Beautiful, albeit a bit generic in terms of stations and NPC's. The different space locals are quite impressive, be it near a sun where you can see the Solar gunk being ejected from the surface, or destroyed planets and moons, all make for different regions in space, and does not make it feel like you are in empty space all of the time.
Make sure your rig is sufficient to crank up anti aliasing or you'll be in jaggy town deluxe due to many structures popping up in the emptyness of space. Allot of outlines and silhouettes, so aliasing becomes a necessity. I run the game on full ultra settings with 4x anti aliasing and SSAO set to low. A trick I found to most games and this one in particular is that if you turn AA up turn AF down or off. Do this through your card settings and set the game to control af settings as it has none. This increases performance in many games at the expense of sharper textures which is sort of fixed by increasing AA in itself.
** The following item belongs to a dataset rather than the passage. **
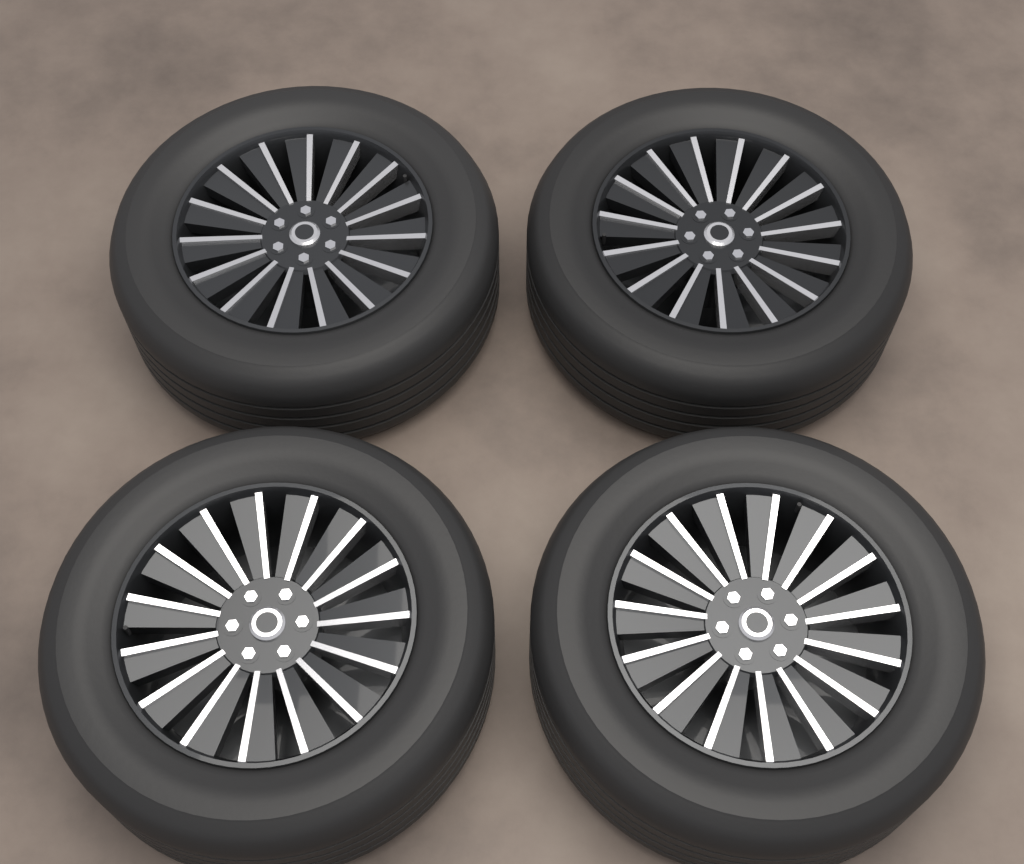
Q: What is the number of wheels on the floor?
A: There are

But yeah the ships look fabulous, and new ones have been added since release, so thats a positive thing. Theres rows of traffic near stations, queues to get onto the interstellar highways. Combat feels good, with pretty explosions and effects. Not an amazing array of different weapon types like some games but enough to keep it fresh looking.
What this game attempts and somewhat pulls off is commendable. This game does combat and battles well, but that's not what it is. Information is so valuable in this game. You find yourself pulling up in a sector, looking at the radar and analysing ships and cargo, what they're carrying, which faction they belong too, what class ships are accompanying, what kind of armament they are sporting etc.. Either just to get a trade or power picture or sussing out who's carrying a juicy payload worth robbing. All through your ships onboard computer. It generally touches base with everything you'd want in an open universe exploration game with an almost limitless scope, and now it seems in this stage to be in a working state. If you like these sort of games, wait for the next sale and buy it with no second thoughts.